━━━━━ DATA SECTION

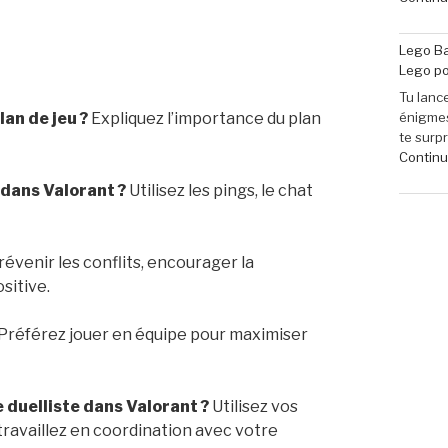
Lego Ba
Lego po
Tu lance
lan de jeu ?
Expliquez l’importance du plan
énigmes
te surp
Continue
dans Valorant ?
Utilisez les pings, le chat
évenir les conflits, encourager la
sitive.
Préférez jouer en équipe pour maximiser
duelliste dans Valorant ?
Utilisez vos
ravaillez en coordination avec votre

━━━━━━━━━━

YOUR GOAL:
Could you copy every line in the records that holds "Utilisez"?

ANSWER:
Utilisez les pings, le chat
Utilisez vos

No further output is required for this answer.